# Extrait:
· · · · · · ·
Le Forum de Trajan est le dernier des forums impériaux à avoir vu le jour, c’est le plus grand et le plus somptueux.
Le forum de Trajan est construit parallèlement au Forum de César et il s’articule perpendiculairement au Forum d’Auguste. L’influence du Forum d’Auguste sur celui de Trajan est sensible dans la définition d’une vaste place bordée de portiques corinthiens, s’élargissant en deux exèdres semi-circulaires ; dans la présence en son centre d’une statue équestre de l’empereur ; dans le décor de l’attique des portiques. L’interprétation commune est que ce forum exaltait avec beaucoup plus de force suggestive que celui d’Auguste, la gloire des armes, le thème du triomphe, celui de la Pax romana imposée par la guerre au monde barbare. La fermeture d’un petit côté de la place par la Basilique Ulpienne est originale : les autres Forums Impériaux ont tous un temple en perspective de l’entrée.
L’année 107 ap. J.-C. fut celle du triomphe de Trajan sur les Daces et du début des travaux du forum sous la direction d’Apollodore de Damas (Dion Cassius 69, 4, 1-2). Cependant, une partie du terrassement avait déjà été entreprise par Domitien et achevée juste après sa mort en 96-98 ap. J.-C. L’inauguration du forum de Trajan eut lieu en janvier 112 ap. J.-C., celle de la colonne Trajane en mai 113 ap. J.-C.. D’importants travaux d’excavation avaient été nécessaires dans la colline du Quirinal et dans l’ensellement qui reliait l’Arx et le Quirinal. La colonne Trajane revêt ainsi une quadruple fonction. Elle est d’abord le tombeau de Trajan : la base contenait l’urne funéraire en or et elle était surmontée de la statue de Trajan (Eutrope 8, 5, 2). Elle est ensuite la marque de l’exploit technique réalisé pour construire le forum : elle donne en effet la hauteur de l’excavation qui a été pratiquée. La colonne Trajane est peut-être aussi un piaculum, destiné à expier la destruction de l’enceinte Servienne (Coarelli 2000, 6). Elle est enfin l’illustration de la gloire guerrière de Trajan, « elle proclame la gloire de Trajan à la face du ciel et du temps », pour reprendre les mots de P. Veyne (Veyne 1991, 311-343).
· · · · · · ·
# Exercice écrit 1:
Recopiez à l'identique la partie du listing qui commence à sa première ligne et se termine par la ligne contenant « v(-28.46, 113.38) * », celle-ci comprise. Omettez les images.
· · · · · · ·
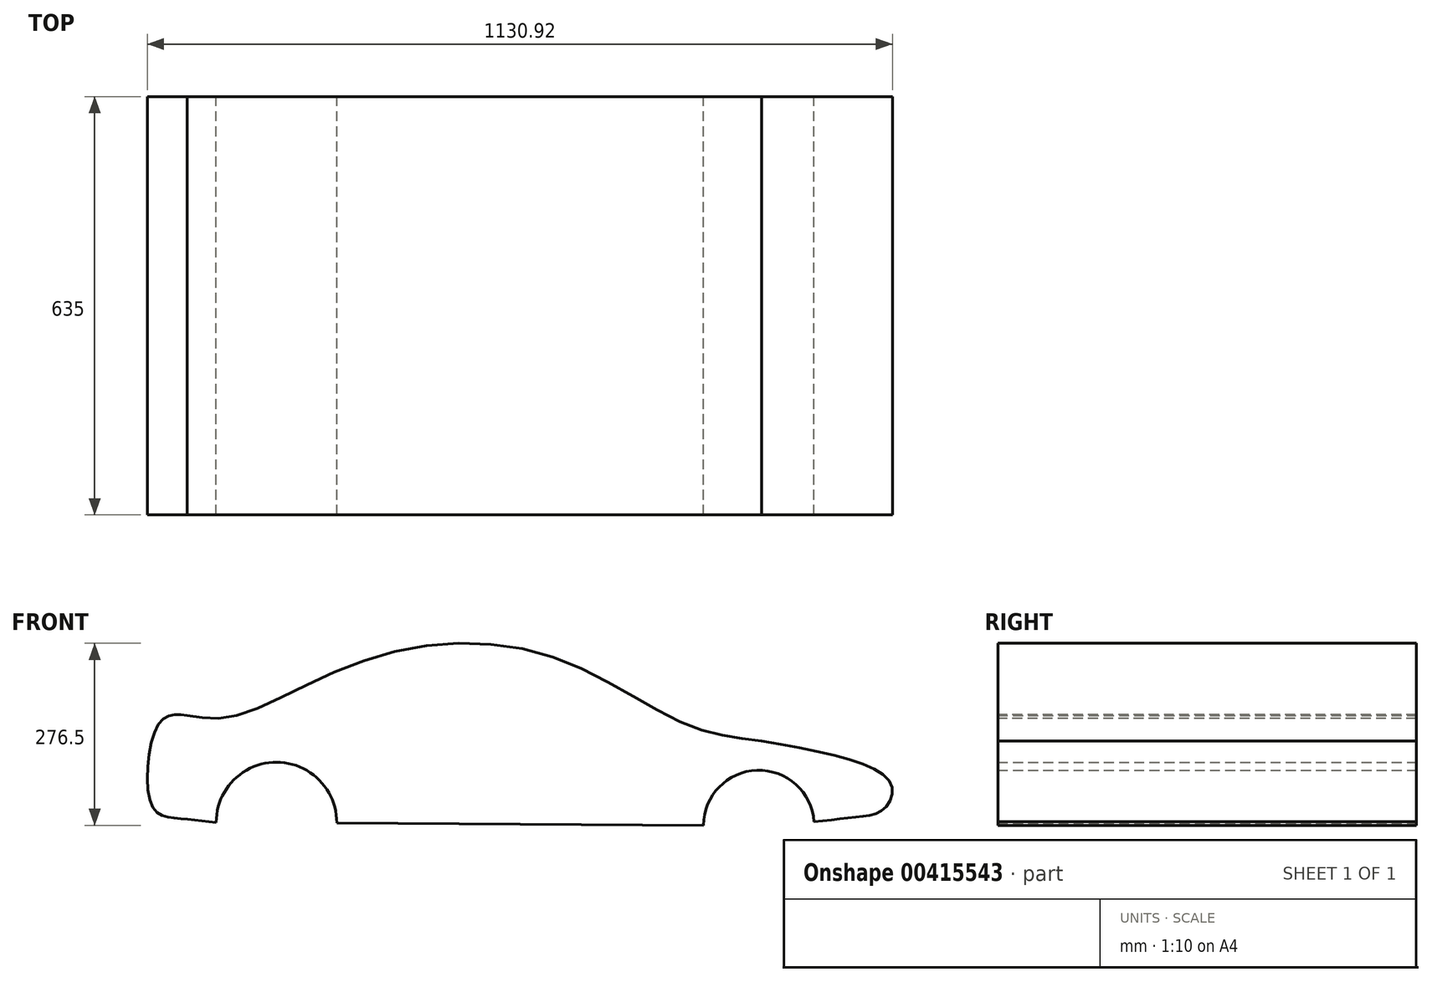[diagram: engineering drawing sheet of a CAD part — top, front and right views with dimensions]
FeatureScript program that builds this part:
annotation { "Feature Type Name" : "Feature", "Feature Type Description" : "" }
export const myFeature = defineFeature(function(context is Context, id is Id, definition is map)
    precondition{}
    {
        {
            var Q0;
            Q0=qCreatedBy(makeId("Front.planeOp"),FACE);
            var sketch = newSketch(context, id + "F0", { "sketchPlane" : qUnion([Q0])});
            skLineSegment(sketch, "E0", {"start": v(-109.87, 29.88) * mm, "end": v(-666.32, 33.51) * mm});
            skArc(sketch, "E1", {"start": v(-666.32, 33.51) * mm, "mid": v(-757.57, 125.66) * mm, "end": v(-849.41, 34.11) * mm});
            skFitSpline(sketch, "E2", {"points": [v(-849.41, 34.11) * mm, v(-908.65, 40.46) * mm, v(-946.6, 59.08) * mm, v(-934.8, 186.27) * mm, v(-893.35, 196.63) * mm], "startDerivative": vector(-253.15, 28.99) * mm, "endDerivative": vector(224.03, -29.85) * mm});
            skFitSpline(sketch, "E3", {"points": [v(-893.35, 196.63) * mm, v(-817.85, 196.63) * mm, v(-617.98, 282.5) * mm, v(-342.6, 286.94) * mm, v(-139.78, 184.79) * mm, v(-21.34, 158.14) * mm], "startDerivative": vector(522.33, -88.46) * mm, "endDerivative": vector(683.74, -75.01) * mm});
            skArc(sketch, "E4", {"start": v(58.1, 35.24) * mm, "mid": v(-28.46, 113.38) * mm, "end": v(-109.87, 29.88) * mm});
            skFitSpline(sketch, "E5", {"points": [v(58.1, 35.24) * mm, v(125.23, 42.66) * mm, v(163.72, 54.5) * mm, v(174.09, 94.48) * mm, v(-21.34, 158.14) * mm], "startDerivative": vector(305.23, 34.39) * mm, "endDerivative": vector(-662, 120.22) * mm});
            skSolve(sketch);
        }
        {
            var Q0;
            Q0=makeQuery(id+"F0.imprint","IMPRINT",FACE,{"disambiguationData":[TD([[makeQuery(id+"F0.imprint","IMPRINT",EDGE,{"derivedFrom":sQuery(id+"F0.wireOp",EDGE,"E0")}),-1.0]])]});
            extrude(context, id + "F1", {"entities" : qUnion([Q0]), "depth" : 635 * mm, "offsetDistance" : 25.4 * mm});
        }
    });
· · · · · · ·
# Exercice écrit 2:
Indiquez si chacune de ces affirmations est conforme à l'extrait sur le forum de Trajan, en répondant par oui ou non et en citant les mots décisifs de l'extrait.
(a) Les travaux du forum ont débuté l'année du triomphe de Trajan sur les Daces.
(b) La colonne Trajane a été inaugurée avant le forum.
(c) Comme les autres forums impériaux, le forum de Trajan présente un temple en perspective de l'entrée.

# Résultat 1:
[diagram: engineering drawing sheet of a CAD part — top, front and right views with dimensions]
FeatureScript program that builds this part:
annotation { "Feature Type Name" : "Feature", "Feature Type Description" : "" }
export const myFeature = defineFeature(function(context is Context, id is Id, definition is map)
    precondition{}
    {
        {
            var Q0;
            Q0=qCreatedBy(makeId("Front.planeOp"),FACE);
            var sketch = newSketch(context, id + "F0", { "sketchPlane" : qUnion([Q0])});
            skLineSegment(sketch, "E0", {"start": v(-109.87, 29.88) * mm, "end": v(-666.32, 33.51) * mm});
            skArc(sketch, "E1", {"start": v(-666.32, 33.51) * mm, "mid": v(-757.57, 125.66) * mm, "end": v(-849.41, 34.11) * mm});
            skFitSpline(sketch, "E2", {"points": [v(-849.41, 34.11) * mm, v(-908.65, 40.46) * mm, v(-946.6, 59.08) * mm, v(-934.8, 186.27) * mm, v(-893.35, 196.63) * mm], "startDerivative": vector(-253.15, 28.99) * mm, "endDerivative": vector(224.03, -29.85) * mm});
            skFitSpline(sketch, "E3", {"points": [v(-893.35, 196.63) * mm, v(-817.85, 196.63) * mm, v(-617.98, 282.5) * mm, v(-342.6, 286.94) * mm, v(-139.78, 184.79) * mm, v(-21.34, 158.14) * mm], "startDerivative": vector(522.33, -88.46) * mm, "endDerivative": vector(683.74, -75.01) * mm});
            skArc(sketch, "E4", {"start": v(58.1, 35.24) * mm, "mid": v(-28.46, 113.38) * mm, "end": v(-109.87, 29.88) * mm});

# Résultat 2:
(a) Oui : « L’année 107 ap. J.-C. fut celle du triomphe de Trajan sur les Daces et du début des travaux du forum ».
(b) Non : « L’inauguration du forum de Trajan eut lieu en janvier 112 ap. J.-C., celle de la colonne Trajane en mai 113 ap. J.-C. ».
(c) Non : « La fermeture d’un petit côté de la place par la Basilique Ulpienne est originale : les autres Forums Impériaux ont tous un temple en perspective de l’entrée. »